What are the lines, written out exactly, from the one containing "Document page, 1241x1754 pixels." to the end of the entries below? Include both ends and nothing more.

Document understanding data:
______

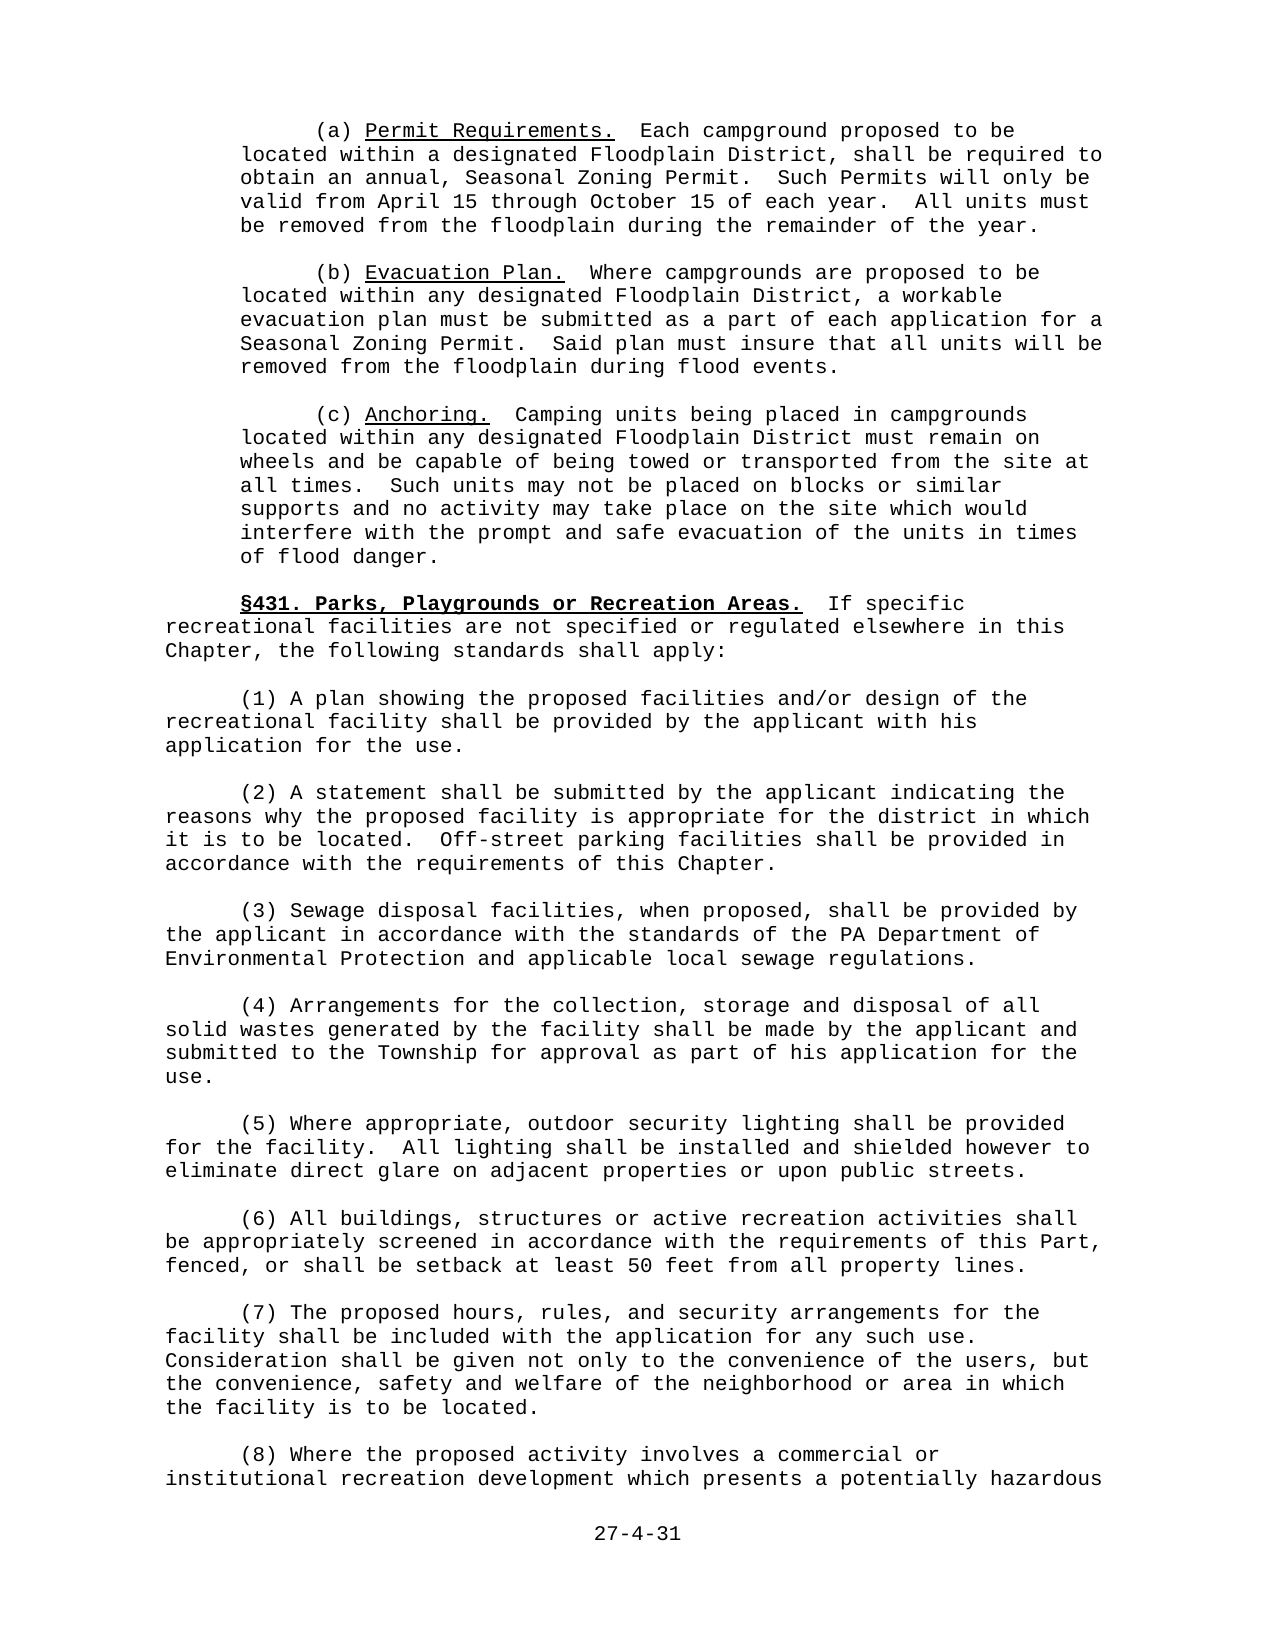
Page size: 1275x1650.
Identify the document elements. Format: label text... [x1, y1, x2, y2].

text (1) A plan showing the proposed facilities and/or design of the recreational facility shall be provided by the applicant with his application for the use. [165, 687, 1110, 758]
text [165, 1444, 1110, 1491]
text (7) The proposed hours, rules, and security arrangements for the facility shall be included with the application for any such use. Consideration shall be given not only to the convenience of the users, but the convenience, safety and welfare of the neighborhood or area in which the facility is to be located. [165, 1302, 1110, 1421]
text (c) Anchoring. Camping units being placed in campgrounds located within any designated Floodplain District must remain on wheels and be capable of being towed or transported from the site at all times. Such units may not be placed on blocks or similar supports and no activity may take place on the site which would interfere with the prompt and safe evacuation of the units in times of flood danger. [240, 404, 1110, 569]
text (6) All buildings, structures or active recreation activities shall be appropriately screened in accordance with the requirements of this Part, fenced, or shall be setback at least 50 feet from all property lines. [165, 1208, 1110, 1279]
text (4) Arrangements for the collection, storage and disposal of all solid wastes generated by the facility shall be made by the applicant and submitted to the Township for approval as part of his application for the use. [165, 995, 1110, 1089]
text (3) Sewage disposal facilities, when proposed, shall be provided by the applicant in accordance with the standards of the PA Department of Environmental Protection and applicable local sewage regulations. [165, 900, 1110, 971]
text (5) Where appropriate, outdoor security lighting shall be provided for the facility. All lighting shall be installed and shielded however to eliminate direct glare on adjacent properties or upon public streets. [165, 1113, 1110, 1184]
text (b) Evacuation Plan. Where campgrounds are proposed to be located within any designated Floodplain District, a workable evacuation plan must be submitted as a part of each application for a Seasonal Zoning Permit. Said plan must insure that all units will be removed from the floodplain during flood events. [240, 262, 1110, 380]
text §431. Parks, Playgrounds or Recreation Areas. If specific recreational facilities are not specified or regulated elsewhere in this Chapter, the following standards shall apply: [165, 593, 1110, 664]
text (a) Permit Requirements. Each campground proposed to be located within a designated Floodplain District, shall be required to obtain an annual, Seasonal Zoning Permit. Such Permits will only be valid from April 15 through October 15 of each year. All units must be removed from the floodplain during the remainder of the year. [240, 120, 1110, 238]
text (2) A statement shall be submitted by the applicant indicating the reasons why the proposed facility is appropriate for the district in which it is to be located. Off-street parking facilities shall be provided in accordance with the requirements of this Chapter. [165, 782, 1110, 877]
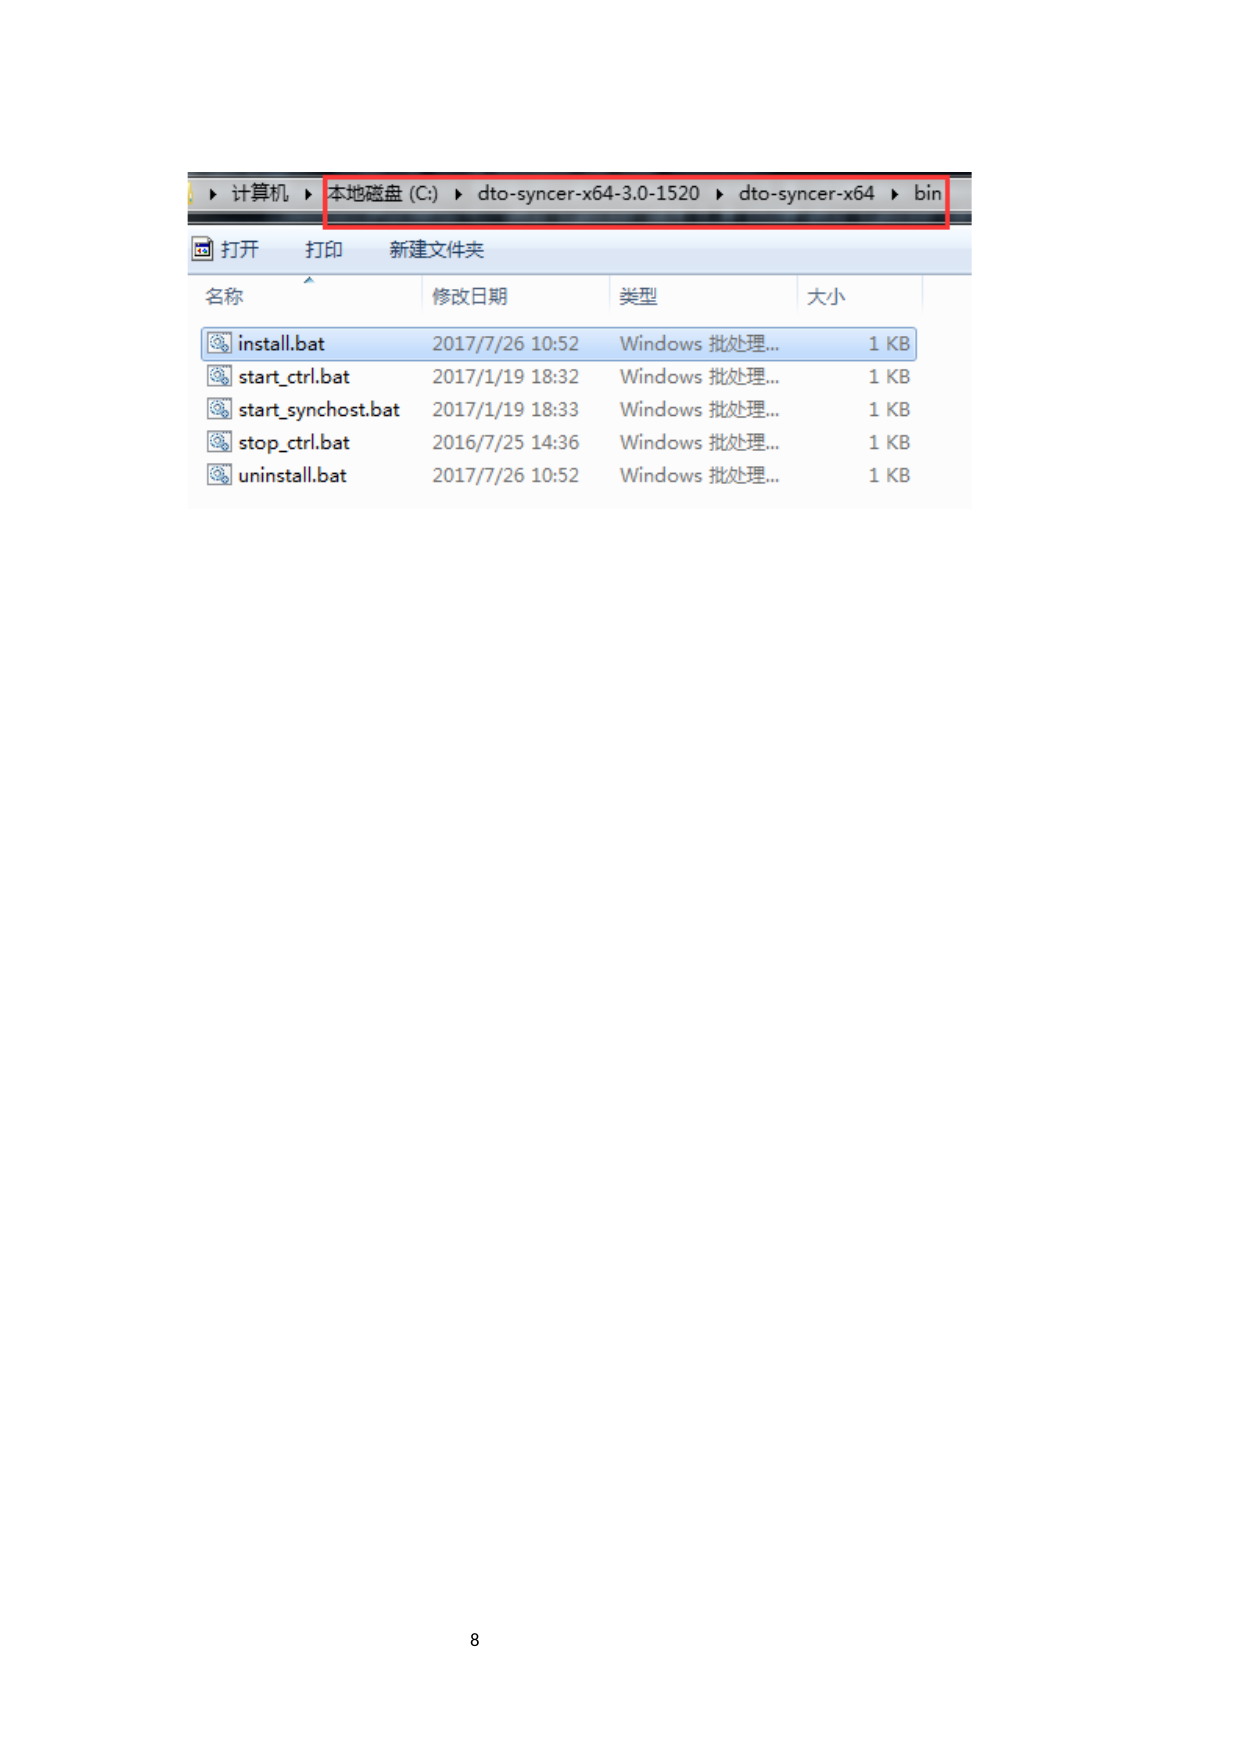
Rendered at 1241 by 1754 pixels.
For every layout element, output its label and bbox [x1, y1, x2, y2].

picture [187, 172, 972, 509]
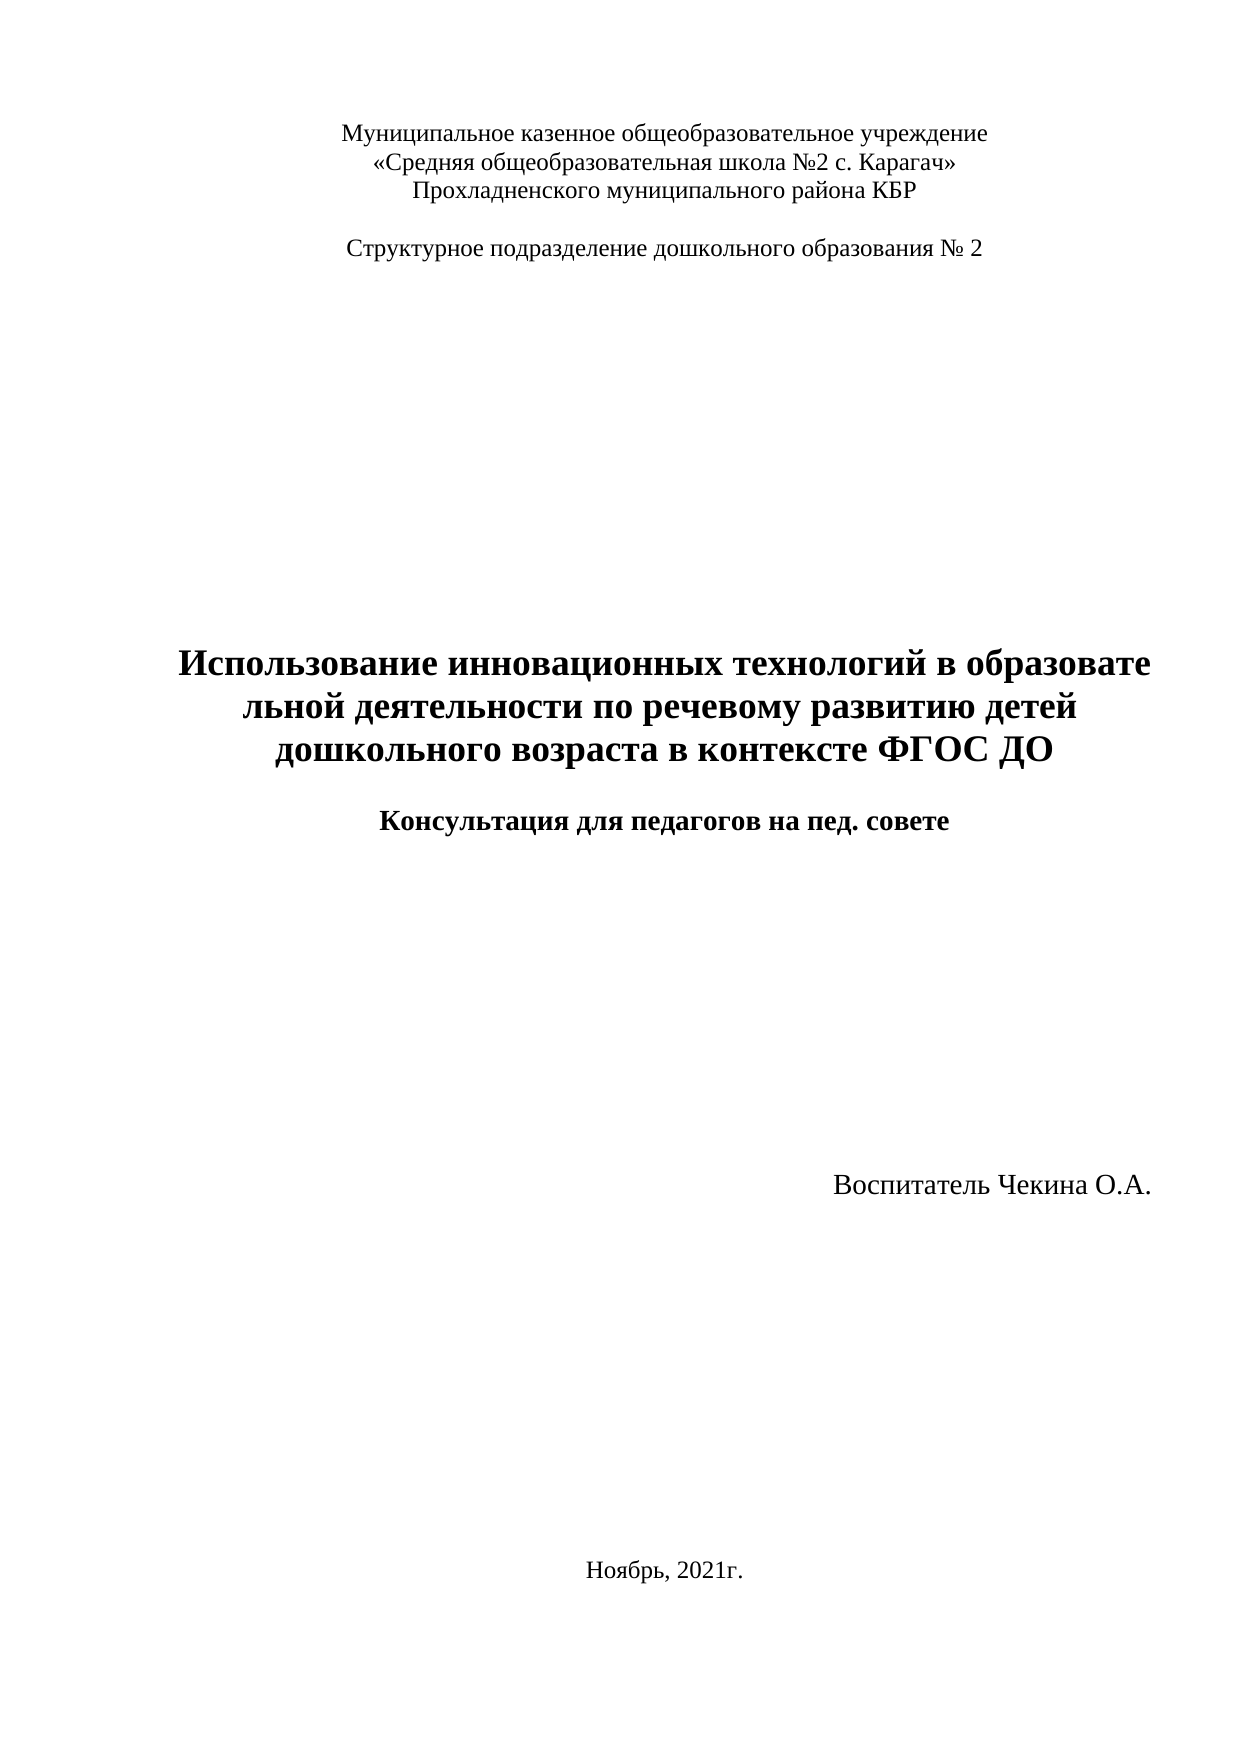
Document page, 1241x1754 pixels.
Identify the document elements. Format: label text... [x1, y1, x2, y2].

______

_Exercise output_.
Document page, 1241x1754 pixels.
Identify the document elements. Format: label text... [x1, y1, x2, y2].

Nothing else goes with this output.